I have a cluster of load balancers, with a peers section that looks like:
peers lbs
peer 10.0.0.1:29000
peer 10.0.0.2:29000
peer 10.0.0.3:29000
and in one of the backends a stick table is defined like:
stick-table type string len 36 size 10k expire 6m peers lbs srvkey addr
Usually this works fine. But I recently ran into an issue where it didn’t seem to be respecting the stick table across the peers. While troubleshooting I tried using the show peers
command on the stats socket CLI, and it returned back an empty string. If I tried show peers lbs
it told be that peer group didn’t exist. I will henceforth refer to this state as the “bad state”.

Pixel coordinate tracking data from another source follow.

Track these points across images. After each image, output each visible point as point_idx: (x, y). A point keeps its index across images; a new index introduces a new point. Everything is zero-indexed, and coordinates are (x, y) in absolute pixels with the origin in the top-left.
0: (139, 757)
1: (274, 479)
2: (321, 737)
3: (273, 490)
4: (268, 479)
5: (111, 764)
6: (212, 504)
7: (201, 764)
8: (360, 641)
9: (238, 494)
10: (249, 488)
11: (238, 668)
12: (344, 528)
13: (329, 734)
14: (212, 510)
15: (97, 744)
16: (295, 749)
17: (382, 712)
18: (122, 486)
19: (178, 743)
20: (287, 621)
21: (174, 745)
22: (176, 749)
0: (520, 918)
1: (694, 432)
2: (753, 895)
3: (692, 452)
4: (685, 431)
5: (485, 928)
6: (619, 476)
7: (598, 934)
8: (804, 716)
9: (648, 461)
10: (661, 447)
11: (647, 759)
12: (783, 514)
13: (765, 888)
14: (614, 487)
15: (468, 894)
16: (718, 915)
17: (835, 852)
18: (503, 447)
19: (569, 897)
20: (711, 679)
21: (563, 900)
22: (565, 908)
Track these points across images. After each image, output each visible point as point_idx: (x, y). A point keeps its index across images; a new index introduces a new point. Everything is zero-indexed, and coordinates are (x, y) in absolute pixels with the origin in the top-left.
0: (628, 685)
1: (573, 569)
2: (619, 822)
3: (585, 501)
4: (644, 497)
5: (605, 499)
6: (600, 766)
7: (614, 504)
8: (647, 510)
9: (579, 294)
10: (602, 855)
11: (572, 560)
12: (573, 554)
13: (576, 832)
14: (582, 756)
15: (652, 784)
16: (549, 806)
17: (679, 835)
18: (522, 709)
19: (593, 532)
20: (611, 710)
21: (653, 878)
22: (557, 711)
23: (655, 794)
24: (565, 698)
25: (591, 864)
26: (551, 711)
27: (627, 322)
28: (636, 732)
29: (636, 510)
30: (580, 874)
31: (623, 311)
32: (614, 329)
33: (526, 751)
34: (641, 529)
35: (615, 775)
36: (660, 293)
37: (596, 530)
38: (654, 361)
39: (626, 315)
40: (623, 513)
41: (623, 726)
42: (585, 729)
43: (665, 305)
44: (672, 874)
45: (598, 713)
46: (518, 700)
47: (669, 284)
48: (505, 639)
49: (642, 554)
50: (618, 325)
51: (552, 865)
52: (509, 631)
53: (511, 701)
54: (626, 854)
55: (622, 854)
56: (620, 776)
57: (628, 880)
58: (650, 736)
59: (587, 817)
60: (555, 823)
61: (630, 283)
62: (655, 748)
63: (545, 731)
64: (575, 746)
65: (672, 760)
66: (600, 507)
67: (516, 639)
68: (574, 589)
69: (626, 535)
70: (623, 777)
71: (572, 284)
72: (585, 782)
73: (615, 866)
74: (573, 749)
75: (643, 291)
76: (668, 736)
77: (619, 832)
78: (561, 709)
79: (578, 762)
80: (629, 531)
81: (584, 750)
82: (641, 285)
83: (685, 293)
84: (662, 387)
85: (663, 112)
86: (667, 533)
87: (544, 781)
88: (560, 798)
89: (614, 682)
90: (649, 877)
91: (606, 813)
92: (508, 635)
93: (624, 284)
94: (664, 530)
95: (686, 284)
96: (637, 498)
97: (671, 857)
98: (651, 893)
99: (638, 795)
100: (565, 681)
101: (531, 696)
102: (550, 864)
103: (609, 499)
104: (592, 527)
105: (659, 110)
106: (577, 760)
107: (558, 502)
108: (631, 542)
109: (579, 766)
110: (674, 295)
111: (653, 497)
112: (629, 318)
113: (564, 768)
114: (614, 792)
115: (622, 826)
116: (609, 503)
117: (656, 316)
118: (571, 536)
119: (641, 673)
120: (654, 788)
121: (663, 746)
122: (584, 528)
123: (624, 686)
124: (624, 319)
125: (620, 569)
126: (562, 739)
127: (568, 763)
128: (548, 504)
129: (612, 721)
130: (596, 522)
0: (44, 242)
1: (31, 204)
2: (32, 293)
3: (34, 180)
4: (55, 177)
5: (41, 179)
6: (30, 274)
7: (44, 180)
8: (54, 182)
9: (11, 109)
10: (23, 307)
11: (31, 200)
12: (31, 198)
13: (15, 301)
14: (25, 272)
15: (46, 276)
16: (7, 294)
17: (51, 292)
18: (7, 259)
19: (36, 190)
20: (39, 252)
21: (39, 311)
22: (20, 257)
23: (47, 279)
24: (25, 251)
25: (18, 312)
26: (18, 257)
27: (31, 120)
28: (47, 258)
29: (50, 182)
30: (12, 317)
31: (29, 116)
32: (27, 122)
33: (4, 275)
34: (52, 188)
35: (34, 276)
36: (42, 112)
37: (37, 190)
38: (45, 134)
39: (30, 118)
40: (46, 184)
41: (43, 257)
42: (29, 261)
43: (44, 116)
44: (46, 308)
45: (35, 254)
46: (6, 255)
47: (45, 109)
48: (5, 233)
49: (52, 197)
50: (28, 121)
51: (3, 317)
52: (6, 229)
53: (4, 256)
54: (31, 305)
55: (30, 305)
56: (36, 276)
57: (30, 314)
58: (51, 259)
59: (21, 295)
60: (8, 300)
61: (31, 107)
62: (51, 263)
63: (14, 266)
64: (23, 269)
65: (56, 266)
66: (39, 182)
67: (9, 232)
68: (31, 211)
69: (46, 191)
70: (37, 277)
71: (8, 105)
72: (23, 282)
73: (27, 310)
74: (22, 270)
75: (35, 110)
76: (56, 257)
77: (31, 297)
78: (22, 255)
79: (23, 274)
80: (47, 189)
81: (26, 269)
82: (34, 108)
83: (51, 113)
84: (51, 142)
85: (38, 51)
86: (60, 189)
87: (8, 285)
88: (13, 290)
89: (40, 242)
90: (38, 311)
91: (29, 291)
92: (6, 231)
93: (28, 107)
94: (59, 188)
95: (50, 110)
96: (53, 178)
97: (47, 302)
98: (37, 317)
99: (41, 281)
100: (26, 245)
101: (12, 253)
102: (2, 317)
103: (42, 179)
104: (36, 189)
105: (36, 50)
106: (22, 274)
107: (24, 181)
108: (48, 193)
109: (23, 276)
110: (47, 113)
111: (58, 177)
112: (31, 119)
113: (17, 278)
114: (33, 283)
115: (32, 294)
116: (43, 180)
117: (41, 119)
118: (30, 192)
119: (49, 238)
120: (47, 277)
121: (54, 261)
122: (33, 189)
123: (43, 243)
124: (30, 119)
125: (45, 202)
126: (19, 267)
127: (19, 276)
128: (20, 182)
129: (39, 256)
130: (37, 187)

I tried doing a reload, both by sending SIGUSR2 to the master process (in master-worker mode), and by sending the reload
command to the master over the master cli. But that didn’t change anything. However, if I completely stopped and then restarted the haproxy process (master and worker), then it gets back into a healthy state with the peers listed and stick tables working. And then once in this state, if i make changes to the peers section and reload, those changes apply.
I’ve tried to reproduce this with a more minimal configuration, but so far have been successful. In fact, even with my full configuration I can’t get it into this state again. But it has happened on multiple servers for me, and I’m worried it might happen again.
Anyone have any ideas on what might have caused this or how to prevent it from happening again?